The task: Restate word for word the lines of the entries below, starting with the line that holds "A summary of" and ending with the line that holds "Bioactive lipids as an ideal biomarker and", and no others.

====== Dataset content ======

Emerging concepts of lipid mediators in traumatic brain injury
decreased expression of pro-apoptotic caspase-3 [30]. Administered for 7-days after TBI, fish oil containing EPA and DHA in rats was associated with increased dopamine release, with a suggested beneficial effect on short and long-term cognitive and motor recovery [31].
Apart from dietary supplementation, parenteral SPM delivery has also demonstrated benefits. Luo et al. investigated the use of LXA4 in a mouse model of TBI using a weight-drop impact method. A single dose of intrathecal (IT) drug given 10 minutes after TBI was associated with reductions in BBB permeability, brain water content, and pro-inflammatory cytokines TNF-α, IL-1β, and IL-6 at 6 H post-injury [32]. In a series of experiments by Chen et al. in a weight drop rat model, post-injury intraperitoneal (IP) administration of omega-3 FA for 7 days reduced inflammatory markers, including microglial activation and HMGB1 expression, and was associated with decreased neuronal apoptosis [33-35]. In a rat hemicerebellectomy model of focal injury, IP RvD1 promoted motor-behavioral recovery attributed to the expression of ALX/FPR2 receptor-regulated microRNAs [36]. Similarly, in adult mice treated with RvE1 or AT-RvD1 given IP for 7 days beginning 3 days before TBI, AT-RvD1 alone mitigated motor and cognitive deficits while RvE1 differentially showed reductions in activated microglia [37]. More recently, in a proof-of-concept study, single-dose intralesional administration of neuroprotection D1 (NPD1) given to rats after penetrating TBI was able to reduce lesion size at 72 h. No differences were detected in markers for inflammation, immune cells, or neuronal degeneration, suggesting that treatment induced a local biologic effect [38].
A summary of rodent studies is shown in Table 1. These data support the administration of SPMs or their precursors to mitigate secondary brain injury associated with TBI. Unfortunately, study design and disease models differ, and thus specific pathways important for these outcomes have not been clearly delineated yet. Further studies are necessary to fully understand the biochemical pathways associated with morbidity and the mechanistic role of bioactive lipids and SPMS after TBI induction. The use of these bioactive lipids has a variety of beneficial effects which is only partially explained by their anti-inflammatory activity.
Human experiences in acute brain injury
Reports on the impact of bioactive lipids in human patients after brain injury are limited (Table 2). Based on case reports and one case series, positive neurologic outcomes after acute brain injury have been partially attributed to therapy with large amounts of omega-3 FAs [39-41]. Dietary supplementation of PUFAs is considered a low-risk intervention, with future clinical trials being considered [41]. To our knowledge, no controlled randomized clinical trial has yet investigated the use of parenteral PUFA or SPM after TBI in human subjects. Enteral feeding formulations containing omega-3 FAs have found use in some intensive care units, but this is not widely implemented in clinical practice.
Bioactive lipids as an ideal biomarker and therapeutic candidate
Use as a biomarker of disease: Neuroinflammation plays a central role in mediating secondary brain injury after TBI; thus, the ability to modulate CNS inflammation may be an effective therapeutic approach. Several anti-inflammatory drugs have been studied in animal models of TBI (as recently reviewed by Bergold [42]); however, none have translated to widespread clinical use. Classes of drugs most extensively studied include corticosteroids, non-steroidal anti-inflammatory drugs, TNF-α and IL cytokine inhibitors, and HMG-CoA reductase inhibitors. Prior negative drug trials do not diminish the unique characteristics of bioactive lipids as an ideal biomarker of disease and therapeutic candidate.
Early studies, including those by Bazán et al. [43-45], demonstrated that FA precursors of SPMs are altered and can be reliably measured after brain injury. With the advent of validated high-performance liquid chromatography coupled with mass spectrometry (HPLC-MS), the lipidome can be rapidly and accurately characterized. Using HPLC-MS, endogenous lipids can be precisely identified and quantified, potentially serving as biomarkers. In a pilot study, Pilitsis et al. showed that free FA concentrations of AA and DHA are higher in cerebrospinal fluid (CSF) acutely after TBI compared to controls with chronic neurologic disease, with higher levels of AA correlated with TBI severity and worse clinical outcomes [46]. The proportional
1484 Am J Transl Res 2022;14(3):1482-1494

======

Answer to this exercise:
A summary of rodent studies is shown in Table 1. These data support the administration of SPMs or their precursors to mitigate secondary brain injury associated with TBI. Unfortunately, study design and disease models differ, and thus specific pathways important for these outcomes have not been clearly delineated yet. Further studies are necessary to fully understand the biochemical pathways associated with morbidity and the mechanistic role of bioactive lipids and SPMS after TBI induction. The use of these bioactive lipids has a variety of beneficial effects which is only partially explained by their anti-inflammatory activity.
Human experiences in acute brain injury
Reports on the impact of bioactive lipids in human patients after brain injury are limited (Table 2). Based on case reports and one case series, positive neurologic outcomes after acute brain injury have been partially attributed to therapy with large amounts of omega-3 FAs [39-41]. Dietary supplementation of PUFAs is considered a low-risk intervention, with future clinical trials being considered [41]. To our knowledge, no controlled randomized clinical trial has yet investigated the use of parenteral PUFA or SPM after TBI in human subjects. Enteral feeding formulations containing omega-3 FAs have found use in some intensive care units, but this is not widely implemented in clinical practice.
Bioactive lipids as an ideal biomarker and therapeutic candidate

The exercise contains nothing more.